Anguilla Day, Anguilla History

Anguilla Day at the beach

Anguilla History

Anguilla History begins around 200 BC, when the Amerindian peoples first arrived from South America. They lived off the sea and established farms and villages. Lifestyles were pretty much the same for the next 2,000 years, through a succession of tribes and cultures called the island home.

Most notably the sea-going Arawak tribe arrived with their religion based on the sun and moon and two sacred caverns, from where they believed all mankind originated. Relics of their religion are preserved to this day at Big Springs caves at Island Harbour and The Fountain at Shoal Bay. Archeologists state that the Fountain is the Eastern Caribbean’s most intact ceremonial site of this period. It features petroglyphs and many other preserved relics.

Life changed for the island in 1650, when the first English settlers arrived to colonize Anguilla. They established corn and tobacco plantations. For 6 years they were alone on the island until Indians from a neighboring island came and destroyed their settlement.
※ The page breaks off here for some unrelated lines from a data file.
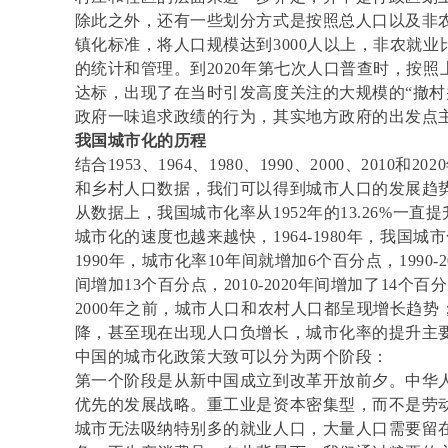
除此之外，还有一些划分方式是按照总人口以及非农
镇化标准，将人口规模达到3000人以上，非农就业
的统计和管理。到2020年第七次人口普查时，按
达标，出现了在当时引发高度关注的大规模的“撤村
政府一味追求政绩的行为，其实地方政府的出发点
我国城市化的历程
结合1953、1964、1980、1990、2000、201
和乡村人口数据，我们可以得到城市人口的发展趋
从数据上，我国城市化率从1952年的13.26%一直提升到
城市化的速度也越来越快，1964-1980年，我国城市
1990年，城市化率10年间就增加6个百分点，1990-20
间增加13个百分点，2010-2020年间增加了14个百
2000年之前，城市人口和农村人口都呈现增长趋势
降，甚至现在出现人口负增长，城市化率的提升主
中国的城市化政策大致可以分为两个阶段：
第一个阶段是从新中国成立到改革开放前夕。中华
优先的发展战略。重工业是资本密集型，而不是劳
城市无法吸纳特别多的就业人口，大量人口需要留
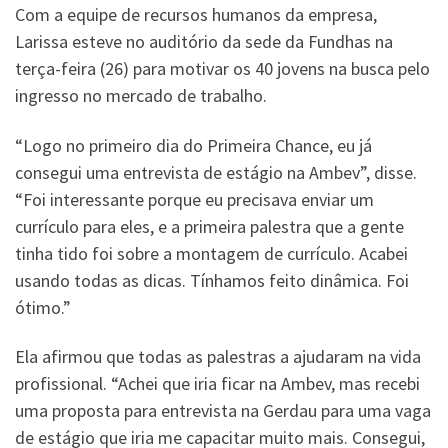
Com a equipe de recursos humanos da empresa,
Larissa esteve no auditório da sede da Fundhas na
terça-feira (26) para motivar os 40 jovens na busca pelo
ingresso no mercado de trabalho.
“Logo no primeiro dia do Primeira Chance, eu já
consegui uma entrevista de estágio na Ambev”, disse.
“Foi interessante porque eu precisava enviar um
currículo para eles, e a primeira palestra que a gente
tinha tido foi sobre a montagem de currículo. Acabei
usando todas as dicas. Tínhamos feito dinâmica. Foi
ótimo.”
Ela afirmou que todas as palestras a ajudaram na vida
profissional. “Achei que iria ficar na Ambev, mas recebi
uma proposta para entrevista na Gerdau para uma vaga
de estágio que iria me capacitar muito mais. Consegui,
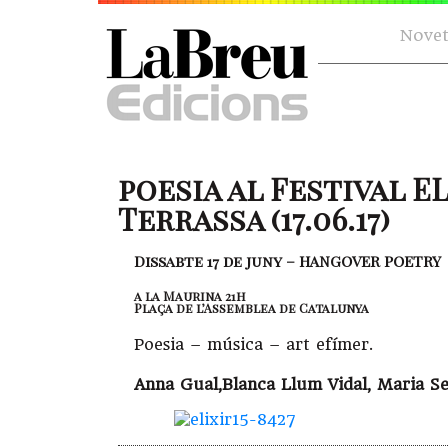
Novet
poesia al Festival EL
Terrassa (17.06.17)
Dissabte 17 de juny – HANGOVER POETRY
a la Maurina 21h
Plaça de l’Assemblea de Catalunya
Poesia – música – art efímer.
Anna Gual,Blanca Llum Vidal, Maria Sev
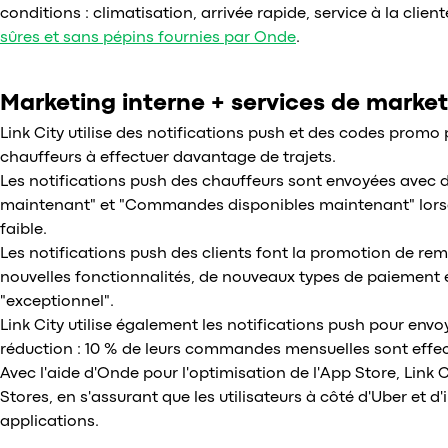
conditions : climatisation, arrivée rapide, service à la clien
sûres et sans pépins fournies par Onde
.
Marketing interne + services de marke
Link City utilise des notifications push et des codes promo 
chauffeurs à effectuer davantage de trajets.
Les notifications push des chauffeurs sont envoyées avec 
maintenant" et "Commandes disponibles maintenant" lorsqu
faible.
Les notifications push des clients font la promotion de r
nouvelles fonctionnalités, de nouveaux types de paiement e
"exceptionnel".
Link City utilise également les notifications push pour e
réduction : 10 % de leurs commandes mensuelles sont effec
Avec l'aide d'Onde pour l'optimisation de l'App Store, Link C
Stores, en s'assurant que les utilisateurs à côté d'Uber et d
applications.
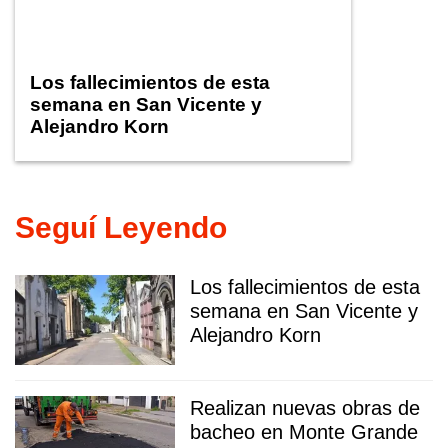
Los fallecimientos de esta
semana en San Vicente y
Alejandro Korn
Seguí Leyendo
Los fallecimientos de esta
semana en San Vicente y
Alejandro Korn
Realizan nuevas obras de
bacheo en Monte Grande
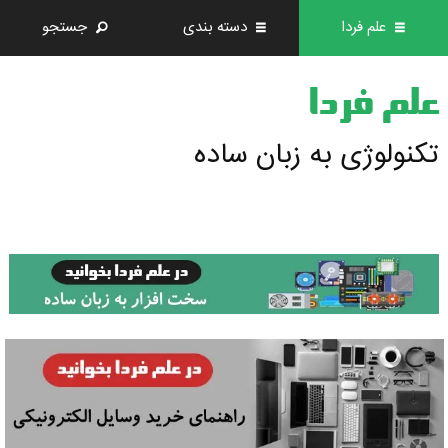
علم فردا
دسته بندی
جستجو
علم فردا
تکنولوژی به زبان ساده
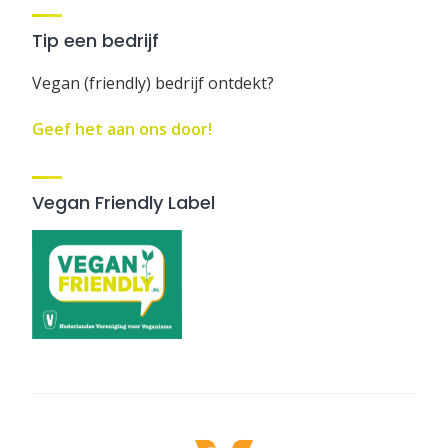
Tip een bedrijf
Vegan (friendly) bedrijf ontdekt?
Geef het aan ons door!
Vegan Friendly Label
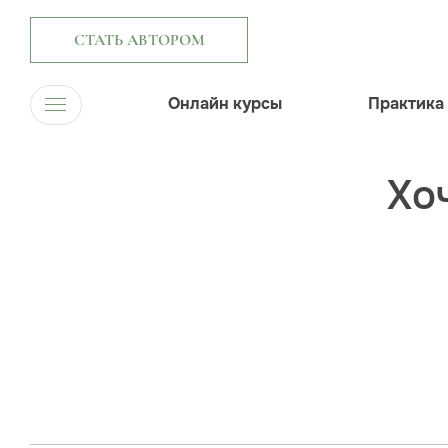
СТАТЬ АВТОРОМ
Онлайн курсы
Практика
Хо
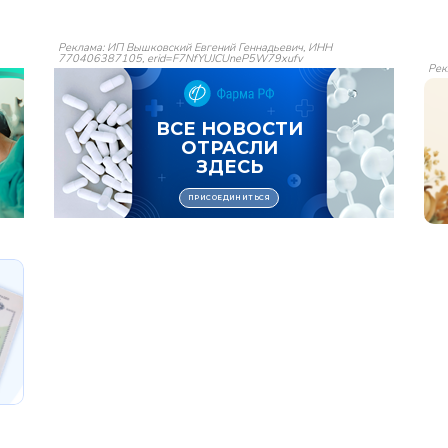
Реклама: ИП Вышковский Евгений Геннадьевич, ИНН
770406387105, erid=F7NfYUJCUneP5W79xufv
Рек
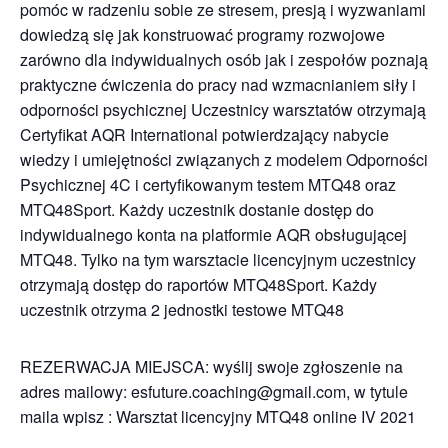
pomóc w radzeniu sobie ze stresem, presją i wyzwaniami
dowiedzą się jak konstruować programy rozwojowe
zarówno dla indywidualnych osób jak i zespołów poznają
praktyczne ćwiczenia do pracy nad wzmacnianiem siły i
odporności psychicznej Uczestnicy warsztatów otrzymają
Certyfikat AQR International potwierdzający nabycie
wiedzy i umiejętności związanych z modelem Odporności
Psychicznej 4C i certyfikowanym testem MTQ48 oraz
MTQ48Sport. Każdy uczestnik dostanie dostęp do
indywidualnego konta na platformie AQR obsługującej
MTQ48. Tylko na tym warsztacie licencyjnym uczestnicy
otrzymają dostęp do raportów MTQ48Sport. Każdy
uczestnik otrzyma 2 jednostki testowe MTQ48
REZERWACJA MIEJSCA: wyślij swoje zgłoszenie na
adres mailowy: esfuture.coaching@gmail.com, w tytule
maila wpisz : Warsztat licencyjny MTQ48 online IV 2021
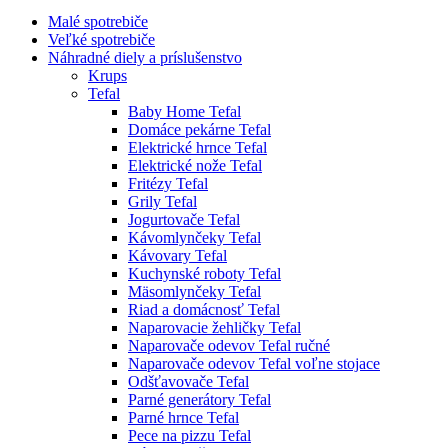
Malé spotrebiče
Veľké spotrebiče
Náhradné diely a príslušenstvo
Krups
Tefal
Baby Home Tefal
Domáce pekárne Tefal
Elektrické hrnce Tefal
Elektrické nože Tefal
Fritézy Tefal
Grily Tefal
Jogurtovače Tefal
Kávomlynčeky Tefal
Kávovary Tefal
Kuchynské roboty Tefal
Mäsomlynčeky Tefal
Riad a domácnosť Tefal
Naparovacie žehličky Tefal
Naparovače odevov Tefal ručné
Naparovače odevov Tefal voľne stojace
Odšťavovače Tefal
Parné generátory Tefal
Parné hrnce Tefal
Pece na pizzu Tefal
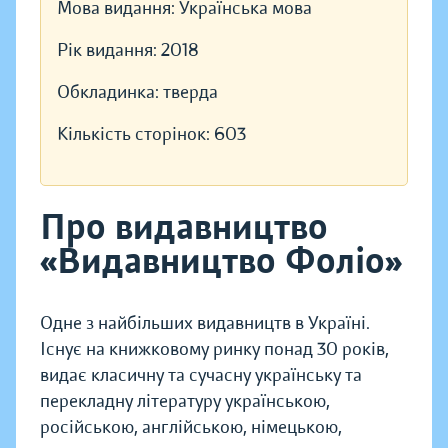
Мова видання:
Українська мова
Рік видання:
2018
Обкладинка:
тверда
Кількість сторінок:
603
Про видавництво
«Видавництво Фоліо»
Одне з найбільших видавництв в Україні.
Існує на книжковому ринку понад 30 років,
видає класичну та сучасну українську та
перекладну літературу українською,
російською, англійською, німецькою,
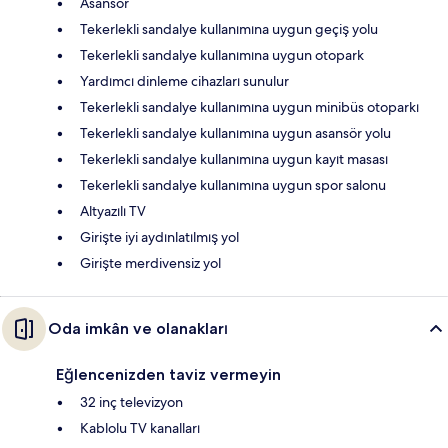
Asansör
Tekerlekli sandalye kullanımına uygun geçiş yolu
Tekerlekli sandalye kullanımına uygun otopark
Yardımcı dinleme cihazları sunulur
Tekerlekli sandalye kullanımına uygun minibüs otoparkı
Tekerlekli sandalye kullanımına uygun asansör yolu
Tekerlekli sandalye kullanımına uygun kayıt masası
Tekerlekli sandalye kullanımına uygun spor salonu
Altyazılı TV
Girişte iyi aydınlatılmış yol
Girişte merdivensiz yol
Oda imkân ve olanakları
Eğlencenizden taviz vermeyin
32 inç televizyon
Kablolu TV kanalları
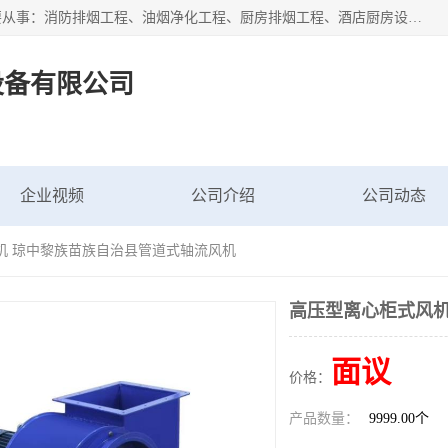
海南鑫艺达通风设备有限公司是一家海南通风设备工厂，主要从事：消防排烟工程、油烟净化工程、厨房排烟工程、酒店厨房设备、新风排风系统、镀锌铁皮管道加工、暖通工程、通风管道安装、消防火阀百叶风口等业务。公司拥有管道及配件一体化工厂生产线，良好的售后服务，良好的设计团队，良好的施工团队、良好管理人员，掌握畅通丰富的信息、市场渠道。
设备有限公司
企业视频
公司介绍
公司动态
机 琼中黎族苗族自治县管道式轴流风机
高压型离心柜式风机
面议
价格：
产品数量：
9999.00个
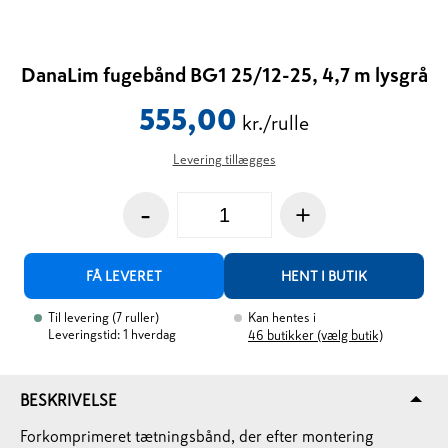
DanaLim fugebånd BG1 25/12-25, 4,7 m lysgrå
555,00
kr./rulle
Levering tillægges
-
+
FÅ LEVERET
HENT I BUTIK
Til levering
(
7
ruller
)
Kan hentes i
Leveringstid: 1 hverdag
46
butikker (vælg butik)
BESKRIVELSE
Forkomprimeret tætningsbånd, der efter montering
Then the French overtook the island in 1666, but it was returned to Great Britain the following year under the Treaty of Breda.

By the 1800s with imported slaves from Africa, Anguilla developed a thriving plantation economy like most of the Caribbean. Rum, sugar, cotton, indigo, and mahogany were its chief exports. Then overfarming without proper crop rotation and unreliable rainfall eroded soil fertility. With less favorable conditions for farming Anguilla plantations dwindled relative to larger Caribbean Islands like Hispanola and Jamaica.

More change in the Caribbean was brewing in the mid-1900s, as island peoples thirsted for independence and self-determined prosperity. The Anguilla people established private proprietorships or became fisherman or sailors. In 1958, St. Kitts, Nevis, and Anguilla became part of the Federation of the West Indies.

The Federation’s collapse in 1962 resulted in individual constitutions for most islands. St. Kitts, Nevis and Anguilla were made an associated statehood — a political decision that sparked the Anguilla Revolution, as Anguilla desired its independence.

Thus 30 May 1967 is celebrated today as Anguilla Day, which commemorates the repulsion of the Royal St. Kitts Police Force from the island. Britain intervened and a peacekeeping committee was established. Debates over Anguilla’s succession continued to be negotiated for another decade until December 19, 1980, when Anguilla became a separate Dependent Territory with some measure of autonomy in government.

Fortunately, Anguilla and St. Kitts settle their differences today with sporting matches.